[给定文本]

============

然后把几个简单的运算符重载的实现写出来。

template< class T, class Ref, class Ptr, class KeyOfT, class Hash>
struct HTIterator
{
	typedef HashNode<T> Node;
	typedef HashTable<K, T, KeyOfT, Hash> HT;
	typedef HTIterator<K, T, Ref, Ptr, KeyOfT, Hash> Self;

	Node* _node;
	HT* _ht;

	HTIterator(Node* node, HT* ht)
		:_node(node)
		,_ht(ht)
	{}

	Ref operator*()
	{
		return _node->_data;
	}

	Ptr operator->()
	{
		return &_node->_data;
	}

	bool operator!=(const Self& s)
	{
		return _node != s._node;
	}
};

2.1 operator++的实现

Self& operator++()
{
	if (_node->_next)//如果当前桶不为空
	{
		_node = _node->_next;
	}
	else //当前桶不为空
	{
		//就要找下一个桶

	}
}

这里主要是解决怎么从一个桶找到下一个桶。

可以先计算当前位置的hashi，然后对这个hashi进行+1的操作，就能找到下一个桶。

Self& operator++()
{
	if (_node->_next)//当前位置的下一个节点不为空
	{
		_node = _node->_next;
	}
	else //如果是当前桶的最后一个位置
	{
		//找下一个桶
		KeyOfT kot; //取出Key
		Hash hash;  //解决Key不能取模问题
		size_t hashi = hash(kot(_node->_data)) % _ht->_table.size();//找映射位置
		hashi++; //下一个桶

	}
}

解释一下这句代码： hash(kot(_node->_data))。我们不知道_node->_data是一个key还是一个pair，所以用kot(_node->_data)取出_data的key部分，这个key又不一定是能取模的类型，可能是string，所以用 hash(kot(_node->_data))来转换成能取模的。

下一个桶可能没有数据，我们要找下一个不为空的桶，所以还要while循环找，并且找的时候不能越界。

Self& operator++()
{
	if (_node->_next)//如果当前桶不为空
	{
		_node = _node->_next;
	}
	else //当前桶不为空
	{
		//找下一个桶
		KeyOfT kot;
		Hash hash;
		size_t hashi = hash(kot(_node->_data)) % _ht->_table.size();//找映射位置
		hashi++;
		while (hashi < _ht->_table.size() && _ht->_table[hashi] == nullptr)

============

(已保存的数据记录)
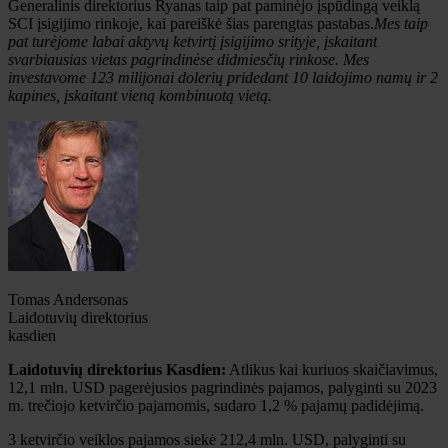
Generalinis direktorius Ryanas taip pat paminėjo įspūdingą veiklą
SCI įsigijimo rinkoje, kai pareiškė šias parengtas pastabas.
Mes taip
pat turėjome labai aktyvų ketvirtį įsigijimo srityje, įskaitant
svarbiausias vietas pagrindinėse didmiesčių rinkose. Mes
investavome
123 milijonai dolerių
pridedant 10 laidojimo namų ir 2
kapines, įskaitant vieną kombinuotą vietą.
Tomas Andersonas
Laidotuvių direktorius
kasdien
Laidotuvių direktorius Kasdien:
Atlikus kai kuriuos skaičiavimus,
12,1 mln. USD pagerėjusios pagrindinės pajamos, palyginti su 2023
m. trečiojo ketvirčio pajamomis, sudaro 1,2 % pajamų padidėjimą.
3 ketvirčio veiklos pajamos siekė 212,4 mln. USD, palyginti su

============

[任务列表]
(a) 请把上方全部记录逐行转成 Markdown 表格，设“序号”和“内容”两列，跳过空行，图片不要放进表格。
(b) 从关于哈希表迭代器的文本停下处接着往下续写。

[依次输出]
(a)
| 序号 | 内容 |
|---|---|
| 1 | Generalinis direktorius Ryanas taip pat paminėjo įspūdingą veiklą |
| 2 | SCI įsigijimo rinkoje, kai pareiškė šias parengtas pastabas. |
| 3 | Mes taip |
| 4 | pat turėjome labai aktyvų ketvirtį įsigijimo srityje, įskaitant |
| 5 | svarbiausias vietas pagrindinėse didmiesčių rinkose. Mes |
| 6 | investavome |
| 7 | 123 milijonai dolerių |
| 8 | pridedant 10 laidojimo namų ir 2 |
| 9 | kapines, įskaitant vieną kombinuotą vietą. |
| 10 | Tomas Andersonas |
| 11 | Laidotuvių direktorius |
| 12 | kasdien |
| 13 | Laidotuvių direktorius Kasdien: |
| 14 | Atlikus kai kuriuos skaičiavimus, |
| 15 | 12,1 mln. USD pagerėjusios pagrindinės pajamos, palyginti su 2023 |
| 16 | m. trečiojo ketvirčio pajamomis, sudaro 1,2 % pajamų padidėjimą. |
| 17 | 3 ketvirčio veiklos pajamos siekė 212,4 mln. USD, palyginti su |

(b)
		{
			hashi++;
		}

	}
	
}

hashi < _ht->_table.size() && _ht->_table[hashi] == nullptr 这句代码的顺序不可交换，否则会发生越界访问。

出while循环后，可能是走到end位置了，也可能是找到不为空的桶了，所以要分情况讨论。

Self& operator++()
{
	if (_node->_next)//如果当前桶不为空
	{
		_node = _node->_next;
	}
	else //当前桶不为空
	{
		//找下一个桶
		KeyOfT kot;
		Hash hash;
		size_t hashi = hash(kot(_node->_data)) % _ht->_table.size();//找映射位置
		hashi++;
		while (_ht->_table[hashi] == nullptr && hashi < _ht->_table.size())
		{
			hashi++;
		}

		if (hashi == _ht->_table.size()) //走到表尾了，就是end的位置
		{
			_node = nullptr;
		}
		else //找到了不为空的桶
		{
			_node = _ht->_table[hashi];
		}
	}
	return *this;
}

解决 _table 为私有成员的问题

_table是HashTable这个类的私有成员，在HashTable类外不能访问，这里的解决方法就是用友元。在HashTable类里加上下面这两句话。

template<class K, class T, class Ref, class Ptr, class KeyOfT, class Hash>
friend struct HTIterator;

这是类模板的友元声明，不能只写friend struct HTIterator; 模板的友元声明连模板参数也要写上。

2.2 begin 和 end

在HashTable类里public对迭代器和const迭代器重命名。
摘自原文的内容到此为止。